Chez Nintendo, toute la stratégie se fait de tête. Sans partition.

Dans une vidéo exhumée et expliquée par Sean Malstrom, Reggie Fils-Aime décrit en 2005 la stratégie de Nintendo pour les années à venir (i.e. graphismes moches et reconnaissance des mouvements médiocre), stratégie qui s’est révélée outrageusement gagnante : Nintendo a réussi à créer une innovation de rupture en proposant une console objectivement moins performante que ses concurrentes (“rupture inférieure”) mais sur des paramètres qui intéressaient peu la cible visée, tout en promettant une accessibilité nouvelle (“rupture de marché”).

À lire Malstrom (merci Gueseuch pour le lien^^), on a du mal à réprimer un “ils sont forts les gars chez Mario”. Sauf que non, Nintendo ce n’est pas seulement une lecture du marché brillante depuis 4 ans, c’est (avant tout ?) beaucoup d’amateurisme.

Repensez à l’annonce du Project Natal par Microsoft en juin dernier. Alors bien sûr Billou a mis son temps (et ce n’est sans doute pas fini) mais avouez : en regardant la démonstration à l’E3, si personne n’y a cru, c’est que c’était génial et apparemment trop beau pour être vrai. Dans ces conditions l’attente est récompensée. Qu’a fait Mario de ses quatre ans d’avance ? Il sort tout juste un patch hardware loin d’être parfait (calibrage constant du capteur gyroscopique, sensibilité parfois trop grande). Entre Microsoft et Nintendo, un gouffre : d’un côté le professionnalisme basé sur une vraie culture du risque (Microsoft), de l’autre un amateurisme où règnent l’astuce et une frilosité incroyable dès qu’il s’agit d’investissement.

L’astuce chez Nintendo a des côtés sympathiques. Le dernier Iwata demande recèle de quelques anecdotes savoureuses, que ce soit le Wii Motion Plus bouilli en cocotte-minute pour réguler l’humidité dans son capteur gyroscopique (après le Virtual Boy cuit…) ou la manière dont ils ont traqué les bugs de transfert des données :


Conversion d’un présentoir Pokémotion en outil pour débusquer les déconnexions entre Wii Motion Plus et Wiimote (vidéo, source Nintendo, section “facile à tenir des deux mains”).

• • • • •

> [Énoncé 1]: Pouvez-vous retaper les entrées en partant de la ligne qui contient "family: Cortinariaceae" et en vous arrêtant après celle qui contient "scientific name: Cordyceps militaris", sans y faire figurer les images ?
Le texte et les entrées n'ont aucun lien entre eux.

• • • • •

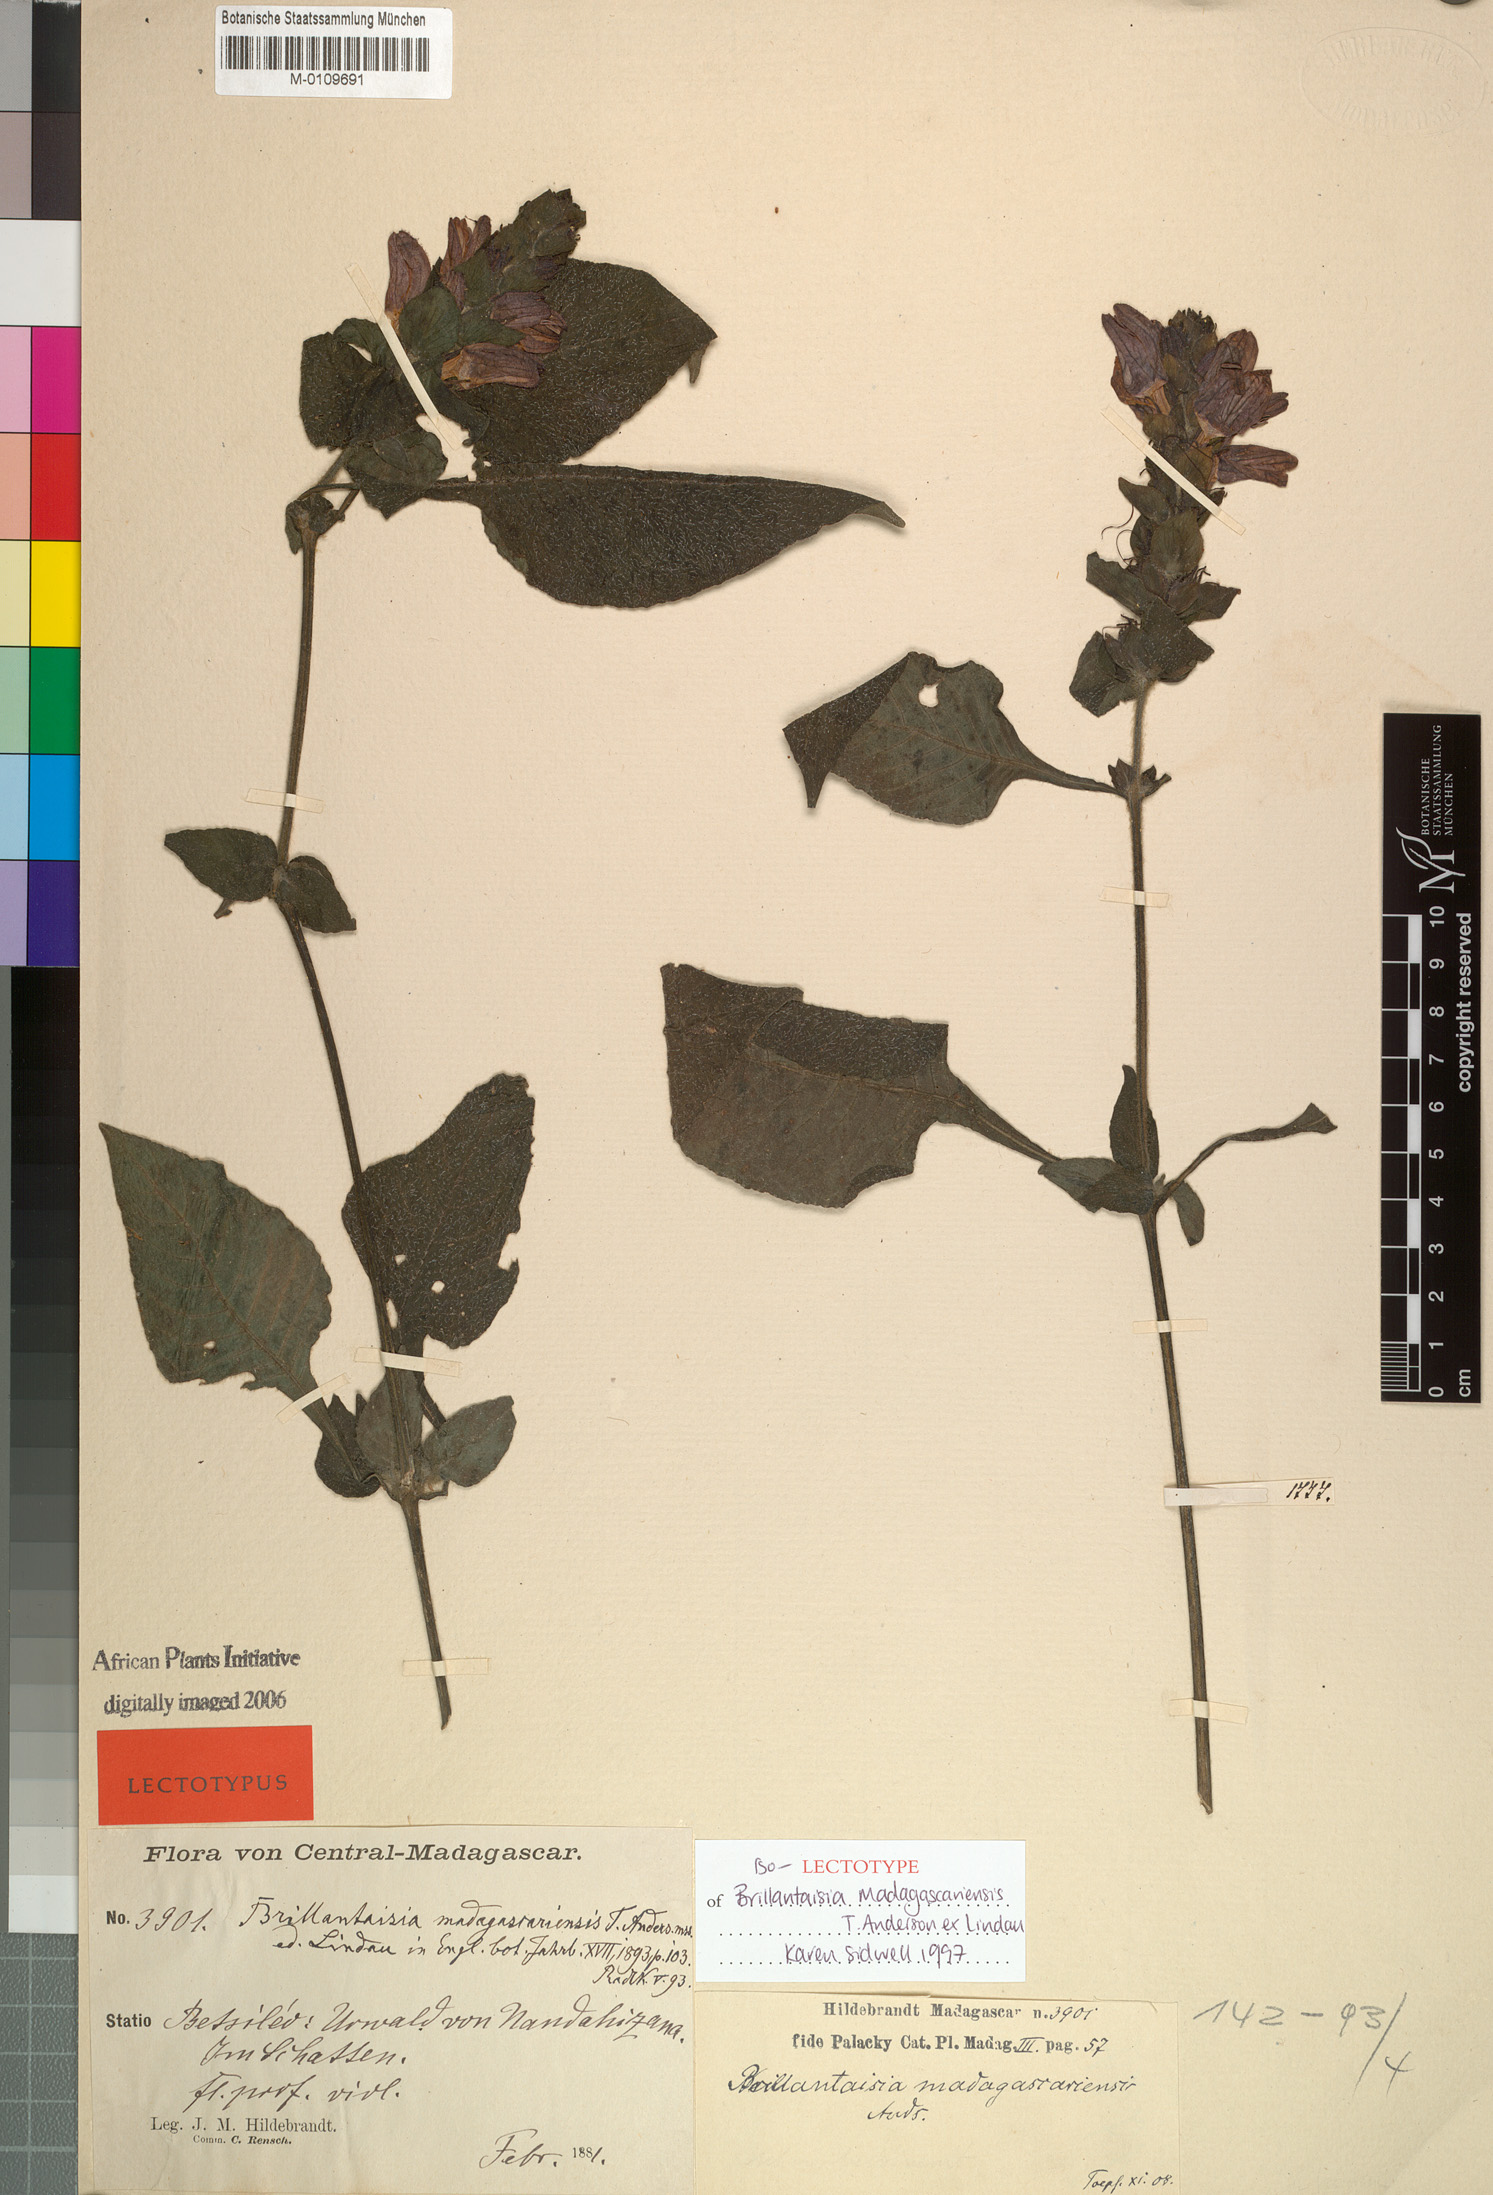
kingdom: Plantae
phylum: Tracheophyta
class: Magnoliopsida
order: Lamiales
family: Acanthaceae
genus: Brillantaisia
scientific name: Brillantaisia madagascariensis
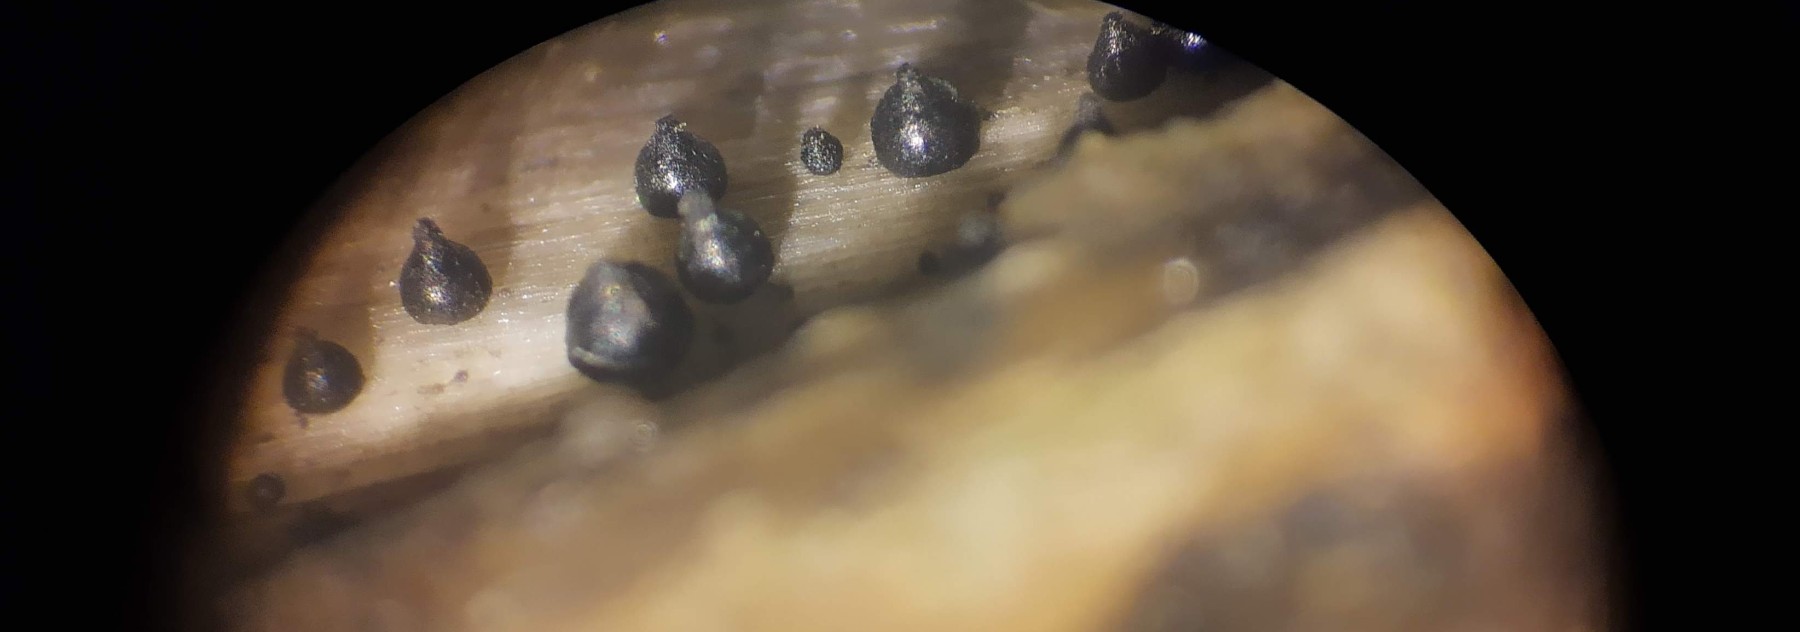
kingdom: Fungi
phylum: Ascomycota
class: Dothideomycetes
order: Pleosporales
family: Leptosphaeriaceae
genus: Leptosphaeria
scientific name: Leptosphaeria acuta
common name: spids kulkegle
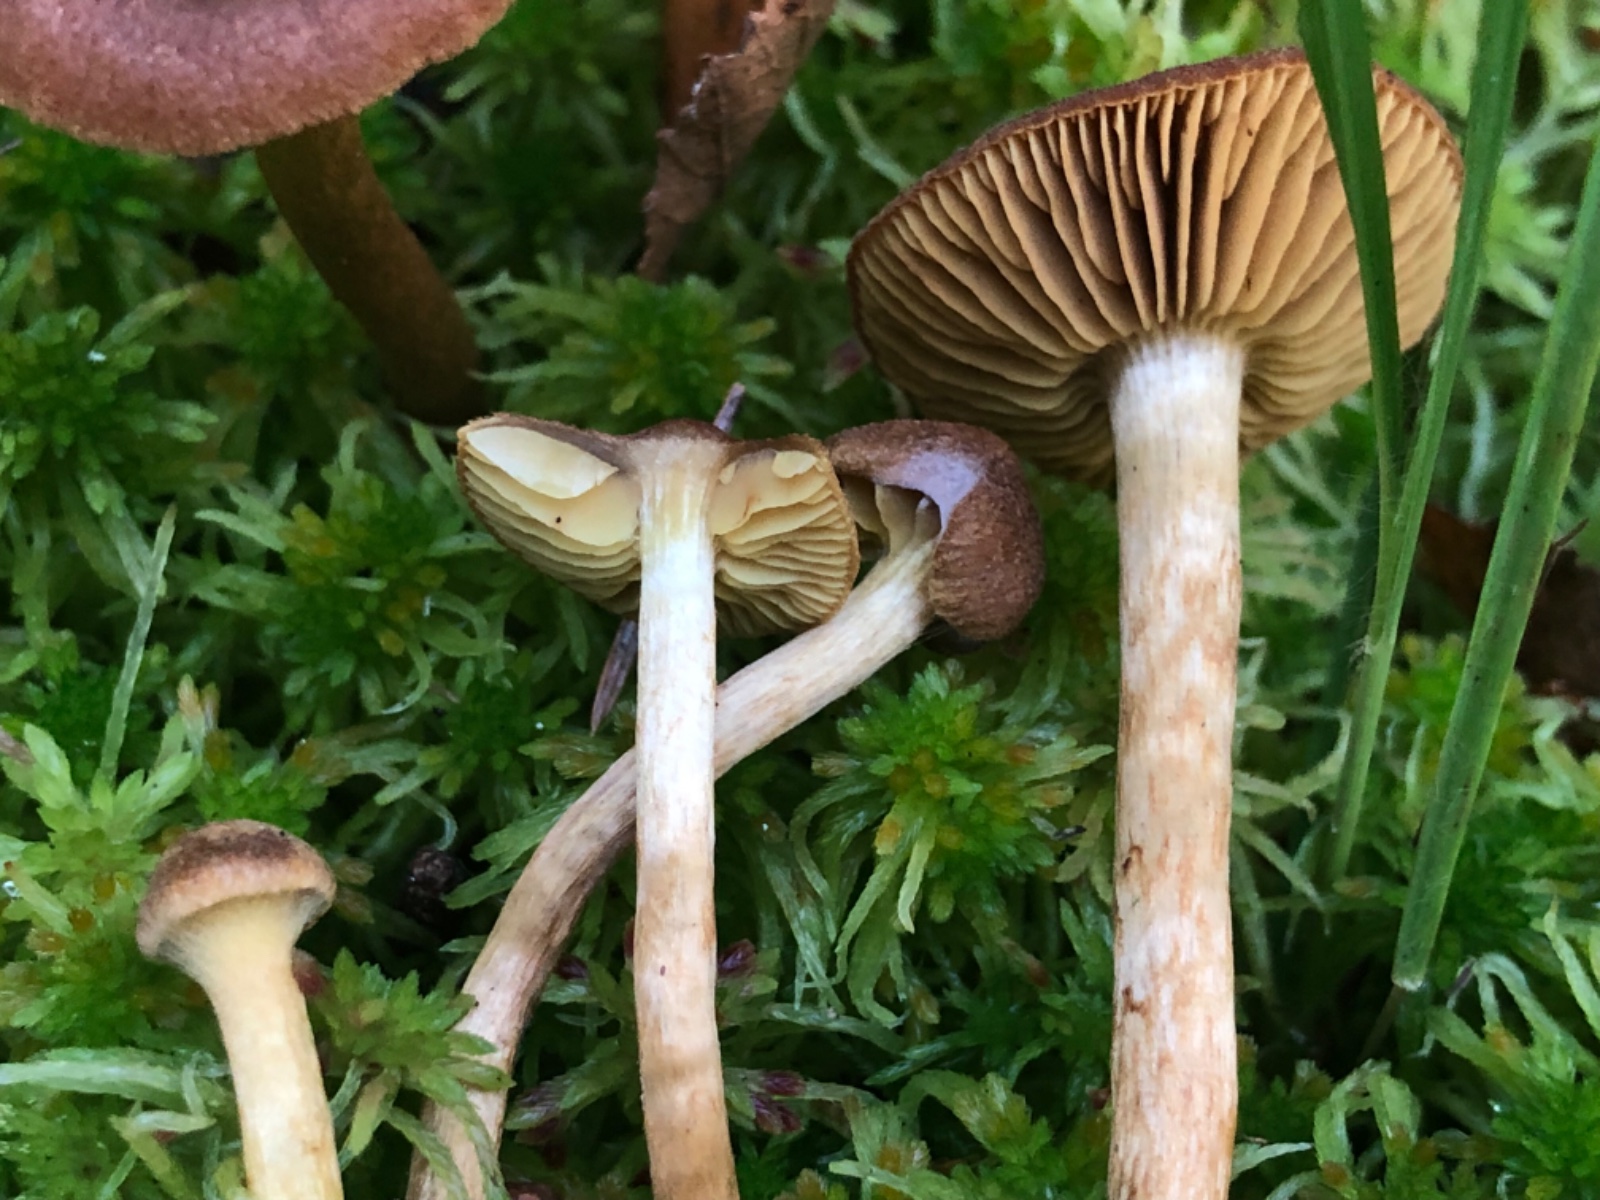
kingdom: Fungi
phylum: Basidiomycota
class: Agaricomycetes
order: Agaricales
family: Cortinariaceae
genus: Cortinarius
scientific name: Cortinarius subfusipes
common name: højmose-slørhat
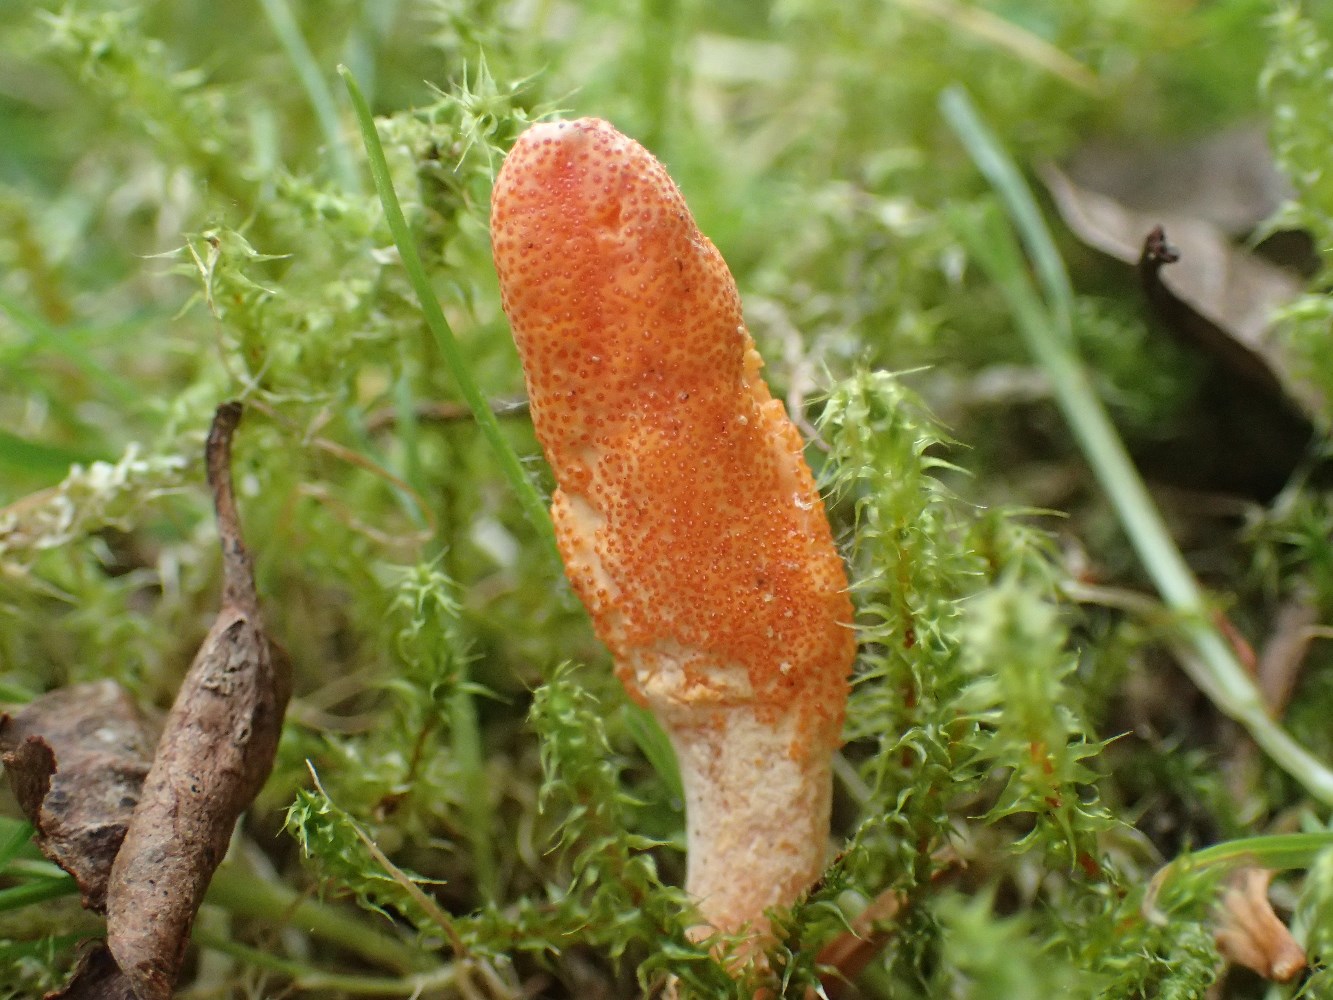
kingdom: Fungi
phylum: Ascomycota
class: Sordariomycetes
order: Hypocreales
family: Cordycipitaceae
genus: Cordyceps
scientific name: Cordyceps militaris
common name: puppe-snyltekølle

• • • • •

> [Énoncé 2]: Pouvez-vous reproduire fidèlement l'intégralité du texte sur la stratégie de Nintendo ?

> [Résultat 1]:
family: Cortinariaceae
genus: Cortinarius
scientific name: Cortinarius subfusipes
common name: højmose-slørhat
kingdom: Fungi
phylum: Ascomycota
class: Sordariomycetes
order: Hypocreales
family: Cordycipitaceae
genus: Cordyceps
scientific name: Cordyceps militaris

> [Résultat 2]:
Chez Nintendo, toute la stratégie se fait de tête. Sans partition.

Dans une vidéo exhumée et expliquée par Sean Malstrom, Reggie Fils-Aime décrit en 2005 la stratégie de Nintendo pour les années à venir (i.e. graphismes moches et reconnaissance des mouvements médiocre), stratégie qui s’est révélée outrageusement gagnante : Nintendo a réussi à créer une innovation de rupture en proposant une console objectivement moins performante que ses concurrentes (“rupture inférieure”) mais sur des paramètres qui intéressaient peu la cible visée, tout en promettant une accessibilité nouvelle (“rupture de marché”).

À lire Malstrom (merci Gueseuch pour le lien^^), on a du mal à réprimer un “ils sont forts les gars chez Mario”. Sauf que non, Nintendo ce n’est pas seulement une lecture du marché brillante depuis 4 ans, c’est (avant tout ?) beaucoup d’amateurisme.

Repensez à l’annonce du Project Natal par Microsoft en juin dernier. Alors bien sûr Billou a mis son temps (et ce n’est sans doute pas fini) mais avouez : en regardant la démonstration à l’E3, si personne n’y a cru, c’est que c’était génial et apparemment trop beau pour être vrai. Dans ces conditions l’attente est récompensée. Qu’a fait Mario de ses quatre ans d’avance ? Il sort tout juste un patch hardware loin d’être parfait (calibrage constant du capteur gyroscopique, sensibilité parfois trop grande). Entre Microsoft et Nintendo, un gouffre : d’un côté le professionnalisme basé sur une vraie culture du risque (Microsoft), de l’autre un amateurisme où règnent l’astuce et une frilosité incroyable dès qu’il s’agit d’investissement.

L’astuce chez Nintendo a des côtés sympathiques. Le dernier Iwata demande recèle de quelques anecdotes savoureuses, que ce soit le Wii Motion Plus bouilli en cocotte-minute pour réguler l’humidité dans son capteur gyroscopique (après le Virtual Boy cuit…) ou la manière dont ils ont traqué les bugs de transfert des données :


Conversion d’un présentoir Pokémotion en outil pour débusquer les déconnexions entre Wii Motion Plus et Wiimote (vidéo, source Nintendo, section “facile à tenir des deux mains”).